What I do know is that when I am fatigued and the pain is persistent, I begin to question whether my body can heal on its own and wonder if I need an outside intervention to "fix" me. The emotional impact of chronic pain will cause doubts in even the strongest of constitutions. What a terrible irony that one of the by-products of pain is a tearing down of the mentality so vital to healing.

My only recourse in these instances is to make an honest assessment of the circumstances surrounding my discomfort, take any seeable actions to ease the situation and, above all else, meet the difficulty with a nurturing sentiment. Too easily, pain makes an enemy of our bodies.

One of my teachers suggests that pain is healing. If we accept this premise then persistent pain might indicate that healing is taking place even under continued adverse conditions. By this logic, healing comes to fruition and pain diminishes when conditions are favorable. Thus, the sentiments expressed by Dr. Dean Ornish in his key address at SYR 2010 when he spoke of how small lifestyle changes make a huge impact on our health.

There is a commonly held misconception that health amounts to having no pain. Not true. Certainly, it is possible to be in a terrible situation, filled with pain, and still be dealing with the circumstances in a healthy way. My daughter is perfectly healthy and yet she still experiences pain.

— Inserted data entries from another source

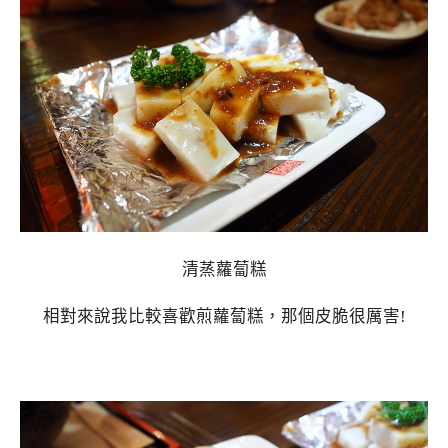
清蒸蘿蔔糕
相對來說我比較喜歡煎蘿蔔糕，那個皮脆很厲害!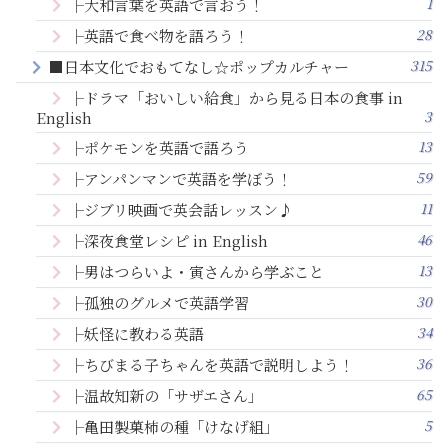
1
├大和言葉を英語で言おう！
28
├英語で食べ物を語ろう！
315
■日本文化でおもてなし☆ポップカルチャー
├ドラマ「おいしい給食」から見る日本の食事 in
3
English
13
├ポケモンを英語で語ろう
59
├アンパンマンで英語を学ぼう！
11
├ジブリ映画で英会話レッスン♪
46
├深夜食堂レシピ in English
13
├男はつらいよ・寅さんから学ぶこと
30
├孤独のグルメで英語学習
34
├妖怪に教わる英語
36
├ちびまる子ちゃんを英語で説明しよう！
65
├温故知新の「サザエさん」
5
├亀田製菓柿の種「けなげ組」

That a certain amount of pain is required for humans to grow teeth so we can eat and be nourished is evidence of how integral pain is to our existence.

Given the often fickle turn of events and undeniable realities of our lives, some amount of pain is unavoidable. Therefore, I have come to think of my health as the process by which I manage the pain that life inherently brings. The better I am able to manage it, the healthier I am. Bringing careful attention to an engagement of my breath and body as a means of easing physical discomfort and establishing constructive patterns of thought and behavior is immensely helpful in this regard.

More than simply alleviating symptoms with poses or any scientific explanation for how poses might address issues in our bodies, therapeutic Yoga involves having a reverence for the human body's innate intelligence and capacity to heal. Our ability to receive the therapeutic benefits of Yoga practice is contingent on this fundamental concept.